I believe the best approach would be if you could somehow coordinate and try to REPEAT the same test cases/parameters, but with your own test conditions/environment
So imagine Jupiter wants to perform a certain test.
He should specify the parameters in the Test Plan sheet (NN ID to be tested, Time Controls, ...), and inserts his results in the table next to it.
Then Blakely checks the test Jupiter performed, and repeats the same test conditions but under his own environment (CPU, GPU...)
Later on, whenever Blakely for example, wants to test a new NN with some other parameters, Jupiter can again repeat that same test, and we will be able to MEASURE, to COMPARE how the NN is really evolving, as we have different references producing results under same specifications.

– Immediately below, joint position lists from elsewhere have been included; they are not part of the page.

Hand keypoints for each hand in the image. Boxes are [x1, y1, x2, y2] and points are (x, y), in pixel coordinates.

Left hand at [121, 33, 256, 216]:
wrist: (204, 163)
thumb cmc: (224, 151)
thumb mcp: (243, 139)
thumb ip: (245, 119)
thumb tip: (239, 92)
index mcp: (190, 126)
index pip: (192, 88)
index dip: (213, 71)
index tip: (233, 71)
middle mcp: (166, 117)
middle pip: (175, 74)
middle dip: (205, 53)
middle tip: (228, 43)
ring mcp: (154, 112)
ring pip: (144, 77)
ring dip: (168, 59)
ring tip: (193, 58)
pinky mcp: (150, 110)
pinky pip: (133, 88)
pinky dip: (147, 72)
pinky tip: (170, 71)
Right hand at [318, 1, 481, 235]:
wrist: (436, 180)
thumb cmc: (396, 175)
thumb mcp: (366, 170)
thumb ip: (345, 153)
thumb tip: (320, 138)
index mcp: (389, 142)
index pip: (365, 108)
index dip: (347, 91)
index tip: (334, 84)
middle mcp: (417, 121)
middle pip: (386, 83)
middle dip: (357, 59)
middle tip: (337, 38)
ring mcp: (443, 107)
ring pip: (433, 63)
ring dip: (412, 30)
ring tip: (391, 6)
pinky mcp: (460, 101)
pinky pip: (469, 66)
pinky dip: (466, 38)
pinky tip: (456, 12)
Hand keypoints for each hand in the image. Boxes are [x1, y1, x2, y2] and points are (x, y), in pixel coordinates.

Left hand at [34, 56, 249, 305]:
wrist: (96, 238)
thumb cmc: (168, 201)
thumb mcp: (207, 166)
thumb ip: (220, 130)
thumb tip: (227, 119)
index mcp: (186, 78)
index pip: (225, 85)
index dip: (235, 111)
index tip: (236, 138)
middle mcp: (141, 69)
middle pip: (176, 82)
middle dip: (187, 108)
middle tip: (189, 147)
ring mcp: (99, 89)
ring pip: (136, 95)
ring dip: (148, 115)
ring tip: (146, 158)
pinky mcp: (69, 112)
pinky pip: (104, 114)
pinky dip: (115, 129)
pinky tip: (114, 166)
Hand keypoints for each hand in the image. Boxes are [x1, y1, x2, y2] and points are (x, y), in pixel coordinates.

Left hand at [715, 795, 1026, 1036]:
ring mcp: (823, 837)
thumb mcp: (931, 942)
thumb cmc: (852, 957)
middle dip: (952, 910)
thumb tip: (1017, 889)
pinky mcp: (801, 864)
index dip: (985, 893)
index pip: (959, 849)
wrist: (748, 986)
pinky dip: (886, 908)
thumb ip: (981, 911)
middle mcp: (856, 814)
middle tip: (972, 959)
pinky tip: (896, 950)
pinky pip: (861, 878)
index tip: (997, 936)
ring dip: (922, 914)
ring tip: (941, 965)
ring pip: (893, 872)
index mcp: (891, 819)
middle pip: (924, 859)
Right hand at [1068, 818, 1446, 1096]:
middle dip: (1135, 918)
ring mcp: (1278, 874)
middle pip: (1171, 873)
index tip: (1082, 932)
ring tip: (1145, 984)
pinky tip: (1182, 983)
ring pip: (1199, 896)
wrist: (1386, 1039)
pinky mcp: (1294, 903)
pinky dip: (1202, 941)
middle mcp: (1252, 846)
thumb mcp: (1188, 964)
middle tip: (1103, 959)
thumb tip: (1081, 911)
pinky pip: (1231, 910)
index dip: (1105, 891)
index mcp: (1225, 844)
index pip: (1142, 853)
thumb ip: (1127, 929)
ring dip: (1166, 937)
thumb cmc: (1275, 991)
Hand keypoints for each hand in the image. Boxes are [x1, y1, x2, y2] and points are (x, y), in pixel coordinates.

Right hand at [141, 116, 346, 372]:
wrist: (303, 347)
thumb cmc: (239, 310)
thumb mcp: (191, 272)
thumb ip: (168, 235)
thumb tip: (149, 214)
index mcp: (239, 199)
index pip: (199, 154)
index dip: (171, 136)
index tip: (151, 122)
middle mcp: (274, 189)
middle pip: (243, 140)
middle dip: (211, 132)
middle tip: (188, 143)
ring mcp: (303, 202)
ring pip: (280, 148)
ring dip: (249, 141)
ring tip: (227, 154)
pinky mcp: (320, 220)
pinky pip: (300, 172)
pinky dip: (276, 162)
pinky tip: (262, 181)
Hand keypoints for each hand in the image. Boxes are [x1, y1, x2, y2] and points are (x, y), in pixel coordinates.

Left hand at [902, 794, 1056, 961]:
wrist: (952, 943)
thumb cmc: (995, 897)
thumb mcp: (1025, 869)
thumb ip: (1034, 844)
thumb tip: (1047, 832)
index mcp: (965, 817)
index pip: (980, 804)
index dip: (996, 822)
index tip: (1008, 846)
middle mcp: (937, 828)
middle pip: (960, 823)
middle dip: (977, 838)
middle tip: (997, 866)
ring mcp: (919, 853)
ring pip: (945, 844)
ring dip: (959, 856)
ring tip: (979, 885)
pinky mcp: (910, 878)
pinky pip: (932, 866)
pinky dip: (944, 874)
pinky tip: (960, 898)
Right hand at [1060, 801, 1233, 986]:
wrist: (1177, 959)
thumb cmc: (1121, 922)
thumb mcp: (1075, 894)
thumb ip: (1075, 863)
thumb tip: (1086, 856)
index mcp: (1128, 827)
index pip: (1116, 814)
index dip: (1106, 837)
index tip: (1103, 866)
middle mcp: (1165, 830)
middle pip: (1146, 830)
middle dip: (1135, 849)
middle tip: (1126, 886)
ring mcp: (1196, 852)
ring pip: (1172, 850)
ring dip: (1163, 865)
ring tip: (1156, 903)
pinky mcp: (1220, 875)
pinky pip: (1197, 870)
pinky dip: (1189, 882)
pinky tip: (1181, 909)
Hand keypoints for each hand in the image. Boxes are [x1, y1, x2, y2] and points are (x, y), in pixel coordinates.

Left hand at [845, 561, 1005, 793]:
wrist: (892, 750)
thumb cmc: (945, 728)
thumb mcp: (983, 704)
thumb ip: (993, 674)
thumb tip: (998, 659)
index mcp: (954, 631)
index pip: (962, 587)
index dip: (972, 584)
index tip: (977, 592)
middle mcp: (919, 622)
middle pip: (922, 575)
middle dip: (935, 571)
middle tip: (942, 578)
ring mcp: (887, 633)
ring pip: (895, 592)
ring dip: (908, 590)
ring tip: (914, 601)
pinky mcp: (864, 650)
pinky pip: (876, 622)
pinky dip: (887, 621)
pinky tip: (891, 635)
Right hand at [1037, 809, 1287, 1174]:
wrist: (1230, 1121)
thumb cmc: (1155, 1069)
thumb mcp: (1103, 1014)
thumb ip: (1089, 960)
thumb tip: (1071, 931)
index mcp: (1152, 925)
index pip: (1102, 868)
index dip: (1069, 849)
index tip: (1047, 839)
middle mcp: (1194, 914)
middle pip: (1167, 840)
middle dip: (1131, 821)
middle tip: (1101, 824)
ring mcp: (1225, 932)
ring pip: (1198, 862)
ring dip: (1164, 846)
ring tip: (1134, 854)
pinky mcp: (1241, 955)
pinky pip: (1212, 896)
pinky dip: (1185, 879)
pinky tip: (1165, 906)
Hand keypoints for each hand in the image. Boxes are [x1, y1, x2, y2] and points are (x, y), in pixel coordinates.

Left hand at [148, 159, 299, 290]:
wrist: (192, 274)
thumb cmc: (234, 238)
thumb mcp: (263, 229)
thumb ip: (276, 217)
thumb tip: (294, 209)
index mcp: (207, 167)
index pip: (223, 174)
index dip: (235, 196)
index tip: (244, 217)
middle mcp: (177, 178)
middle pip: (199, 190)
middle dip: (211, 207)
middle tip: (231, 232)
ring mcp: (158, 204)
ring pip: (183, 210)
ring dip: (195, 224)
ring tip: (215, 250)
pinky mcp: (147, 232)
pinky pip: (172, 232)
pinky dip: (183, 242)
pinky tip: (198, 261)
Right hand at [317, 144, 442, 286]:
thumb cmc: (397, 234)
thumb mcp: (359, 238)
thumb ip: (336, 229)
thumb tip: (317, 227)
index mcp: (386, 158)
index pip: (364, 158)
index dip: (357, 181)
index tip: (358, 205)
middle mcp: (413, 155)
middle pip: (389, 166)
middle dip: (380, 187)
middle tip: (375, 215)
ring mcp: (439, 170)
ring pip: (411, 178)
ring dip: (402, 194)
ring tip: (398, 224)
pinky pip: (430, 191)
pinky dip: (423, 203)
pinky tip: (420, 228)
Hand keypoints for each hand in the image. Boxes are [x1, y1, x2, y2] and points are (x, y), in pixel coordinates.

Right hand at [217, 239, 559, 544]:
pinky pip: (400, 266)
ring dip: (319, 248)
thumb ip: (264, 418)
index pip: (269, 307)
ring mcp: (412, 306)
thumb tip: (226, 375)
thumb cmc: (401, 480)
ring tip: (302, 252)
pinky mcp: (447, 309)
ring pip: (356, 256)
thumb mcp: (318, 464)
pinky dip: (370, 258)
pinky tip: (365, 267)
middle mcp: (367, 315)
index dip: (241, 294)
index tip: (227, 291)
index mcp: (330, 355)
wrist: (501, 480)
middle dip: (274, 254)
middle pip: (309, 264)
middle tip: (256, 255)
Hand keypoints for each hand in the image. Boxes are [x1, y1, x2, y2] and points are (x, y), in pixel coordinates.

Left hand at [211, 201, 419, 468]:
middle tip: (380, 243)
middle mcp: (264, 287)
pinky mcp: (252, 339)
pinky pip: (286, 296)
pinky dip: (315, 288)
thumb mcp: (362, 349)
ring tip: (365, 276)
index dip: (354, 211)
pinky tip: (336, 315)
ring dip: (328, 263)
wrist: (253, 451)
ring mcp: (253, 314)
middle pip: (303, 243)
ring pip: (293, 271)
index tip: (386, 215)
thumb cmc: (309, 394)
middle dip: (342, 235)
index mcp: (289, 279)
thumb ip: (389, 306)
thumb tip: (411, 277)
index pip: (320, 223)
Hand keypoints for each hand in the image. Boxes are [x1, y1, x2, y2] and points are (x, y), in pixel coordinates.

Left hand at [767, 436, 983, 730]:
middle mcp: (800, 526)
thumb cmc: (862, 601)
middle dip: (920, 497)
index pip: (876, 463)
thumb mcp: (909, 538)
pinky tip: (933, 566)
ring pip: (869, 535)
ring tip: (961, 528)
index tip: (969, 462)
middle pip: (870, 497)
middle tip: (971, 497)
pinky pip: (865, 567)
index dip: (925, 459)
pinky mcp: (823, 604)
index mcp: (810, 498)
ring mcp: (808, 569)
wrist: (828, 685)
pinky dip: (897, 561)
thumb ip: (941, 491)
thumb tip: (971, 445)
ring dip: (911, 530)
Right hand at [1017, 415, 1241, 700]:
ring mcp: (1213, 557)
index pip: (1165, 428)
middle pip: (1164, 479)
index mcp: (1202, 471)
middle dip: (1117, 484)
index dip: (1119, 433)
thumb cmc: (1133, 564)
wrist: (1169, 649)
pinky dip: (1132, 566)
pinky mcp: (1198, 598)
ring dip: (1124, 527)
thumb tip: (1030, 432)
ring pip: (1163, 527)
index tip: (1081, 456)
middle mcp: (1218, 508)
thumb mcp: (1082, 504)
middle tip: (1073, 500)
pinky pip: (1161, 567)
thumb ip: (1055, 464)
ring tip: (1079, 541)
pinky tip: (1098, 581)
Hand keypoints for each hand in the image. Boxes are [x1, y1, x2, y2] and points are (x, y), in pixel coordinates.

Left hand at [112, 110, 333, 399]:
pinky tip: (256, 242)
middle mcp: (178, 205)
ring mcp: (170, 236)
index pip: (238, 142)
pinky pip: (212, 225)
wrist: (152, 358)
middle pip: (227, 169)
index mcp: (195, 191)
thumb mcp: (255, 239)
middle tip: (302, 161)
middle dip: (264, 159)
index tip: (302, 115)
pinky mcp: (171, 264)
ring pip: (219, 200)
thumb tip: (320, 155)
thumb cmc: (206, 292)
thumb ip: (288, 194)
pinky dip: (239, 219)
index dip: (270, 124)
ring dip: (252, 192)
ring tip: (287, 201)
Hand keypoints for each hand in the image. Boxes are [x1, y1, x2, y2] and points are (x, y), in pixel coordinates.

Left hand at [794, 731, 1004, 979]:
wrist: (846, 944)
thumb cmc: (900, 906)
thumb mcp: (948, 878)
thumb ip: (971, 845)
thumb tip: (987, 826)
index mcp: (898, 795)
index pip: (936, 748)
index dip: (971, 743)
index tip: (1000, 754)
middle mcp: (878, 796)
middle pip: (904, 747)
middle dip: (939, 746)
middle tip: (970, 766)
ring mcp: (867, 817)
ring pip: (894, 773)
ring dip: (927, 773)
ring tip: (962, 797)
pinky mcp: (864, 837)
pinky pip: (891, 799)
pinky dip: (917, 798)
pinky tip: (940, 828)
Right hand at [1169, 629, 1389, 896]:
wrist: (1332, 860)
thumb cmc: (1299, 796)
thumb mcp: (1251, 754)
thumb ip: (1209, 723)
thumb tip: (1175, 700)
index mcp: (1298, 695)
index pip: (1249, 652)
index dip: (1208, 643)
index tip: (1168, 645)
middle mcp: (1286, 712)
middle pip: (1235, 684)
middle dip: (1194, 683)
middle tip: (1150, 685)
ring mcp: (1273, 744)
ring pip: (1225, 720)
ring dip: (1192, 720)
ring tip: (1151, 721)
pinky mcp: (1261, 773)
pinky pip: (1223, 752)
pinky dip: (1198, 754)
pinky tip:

This way we will avoid the SMOKE tests (not very meaningful tests) many people are making, which hardly provide any statistical evidence of where we are (we need to set test runs with the same number of samples, i set a fixed number of 50 games) as they are not only not enough in terms of number of samples, but also, we cannot compare against other people's environment.
I hope you all understand that it is not only important to get all the data collected in the same document (so that it is easier to find and validate), but also to actually have a TEST PLAN, so that people willing to contribute with testing, can actually select a certain test case that you design, and others can compare against their hardware.
I know you are all busy and are doing this just to help the project, but if we want to provide some more meaningful data, it would be great if you could make the little effor to check what your other tester budies have done, and simply try to repeat it.
Thanks for the effort!